Das Sturmtief Burglind, das am 3. Januar auch über Schramberg hinweggefegt ist, hat etliche Schäden angerichtet.  Neben den umgestürzten Bäumen im Park der Zeiten und auf dem Sulgen gab es auch andere, kleinere Schäden, die erst nach und nach beseitigt werden.

Der abgebrochene Mammutbaum im “Park der Zeiten” – von der Hohenschramberg aus gesehen. Fotos: him

Der einzige Mammutbaum im „Park der Zeiten“ war am 3. Januar in der Früh abgebrochen und auf einen Wintergarten eines Hauses im Bauernhofweg gestürzt. Trotz der starken Beschädigung hat ein Baumexperte die Standsicherheit des restlichen Baumes bestätigt. Die Stadt hofft, das Naturdenkmal noch teilweise retten zu können.  

Auf dem Lienberg war ein Baum auf eine Stromleitung gefallen. Dadurch ist ein Strommast eingeknickt und das Stromkabel hing durch. Der Verbindungsweg vom Haldenhof zum Lienberg war deshalb für Autofahrer gesperrt. Zahlreiche schmale Wanderwege waren oder sind derzeit noch von umgestürzten Bäumen blockiert. Das Heuwegle und den Katzenpfad im Bernecktal sollte man derzeit noch meiden. Auch der „Geheimratsweg“ von der Charlottenhöhe  Richtung Kirnbachtal ist teilweise unpassierbar. Ähnliches gilt für den „Stuttgarter Weg“ und den Weg „Rund um Schramberg“.

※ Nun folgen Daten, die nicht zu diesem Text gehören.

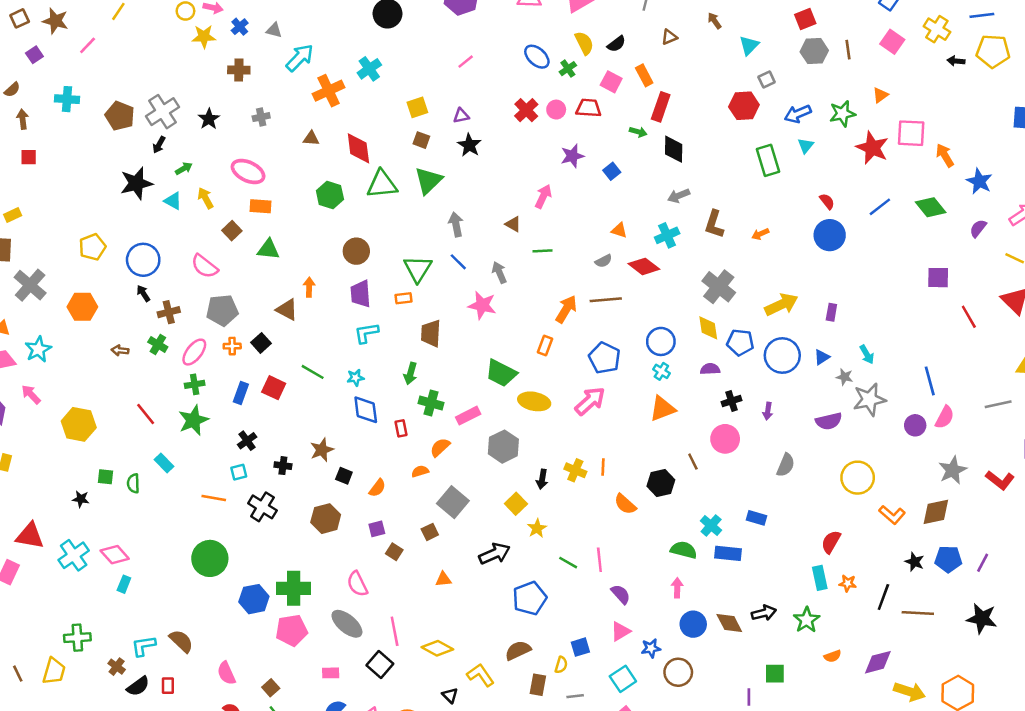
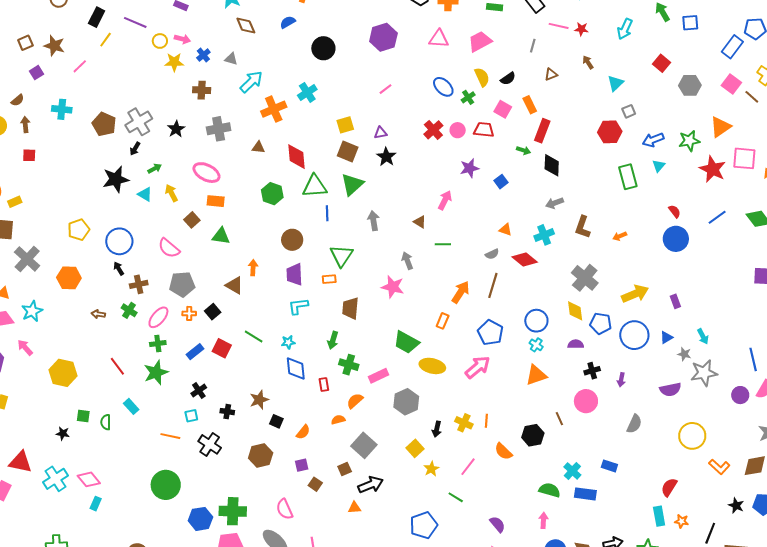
red square: (805, 19) -> (662, 63), turned -30
brown line: (848, 50) -> (752, 97), moved, turned -42
gray hexagon: (814, 51) -> (690, 85), moved
orange triangle: (880, 95) -> (720, 127), size x1.6
gray cross: (261, 117) -> (219, 129), size x1.6
brown square: (421, 140) -> (348, 151), size x1.5
blue line: (458, 262) -> (327, 213), moved, turned 42
brown line: (606, 300) -> (493, 285), turned -70
purple rectangle: (831, 312) -> (675, 301), turned -32
blue rectangle: (241, 393) -> (195, 352), turned 30
black arrow: (495, 554) -> (371, 485), moved
pink line: (599, 560) -> (468, 467), moved, turned 42

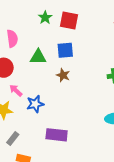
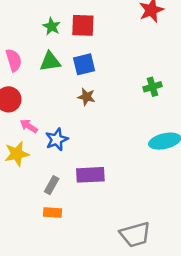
green triangle: (38, 57) -> (50, 62), moved
gray rectangle: (13, 138) -> (52, 185), moved

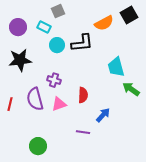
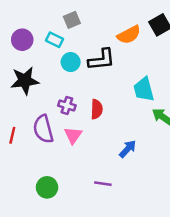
red semicircle: (83, 95) -> (97, 109), moved
pink triangle: (59, 104) -> (73, 135), turned -35
purple line: (83, 132) -> (103, 184), moved

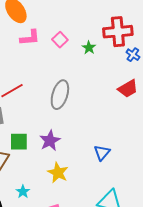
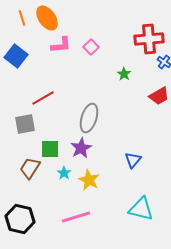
green star: (89, 48) -> (124, 74), moved
gray ellipse: (60, 95) -> (89, 118), moved
cyan star: (23, 192) -> (64, 173), moved

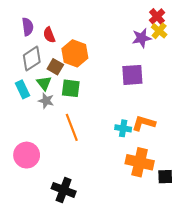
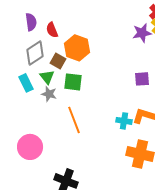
purple square: (132, 75) -> (142, 79), moved, size x0.7

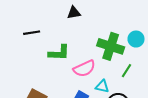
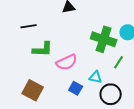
green L-shape: (59, 53) -> (43, 49), moved
pink semicircle: (84, 69) -> (67, 62), moved

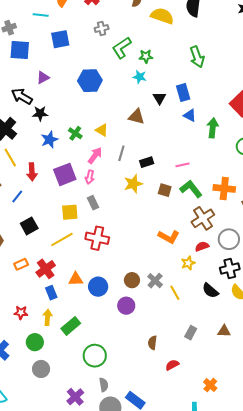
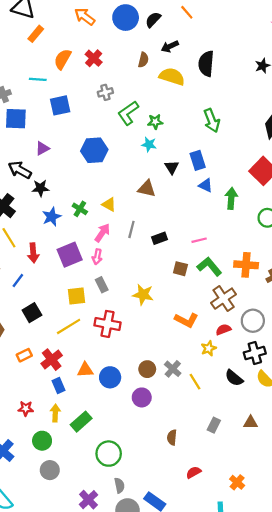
yellow star: (133, 184) -> (143, 295), moved, turned 30
red semicircle: (172, 365) -> (194, 472), moved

Am Kleinspielfeld beim Bernecksportplatz hat die wilde „Burglind“ so sehr an den Schallschutzmatten gezerrt, dass die Befestigungsösen teilweise ausgerissen sind. Laut Stadtverwaltung „müssen die nassen Matten getrocknet und neue Befestigungsösen eingepresst werden“. Vermutlich erst in der kommenden Woche könnten die abgerissenen Matten wieder am Zaun befestigt werden.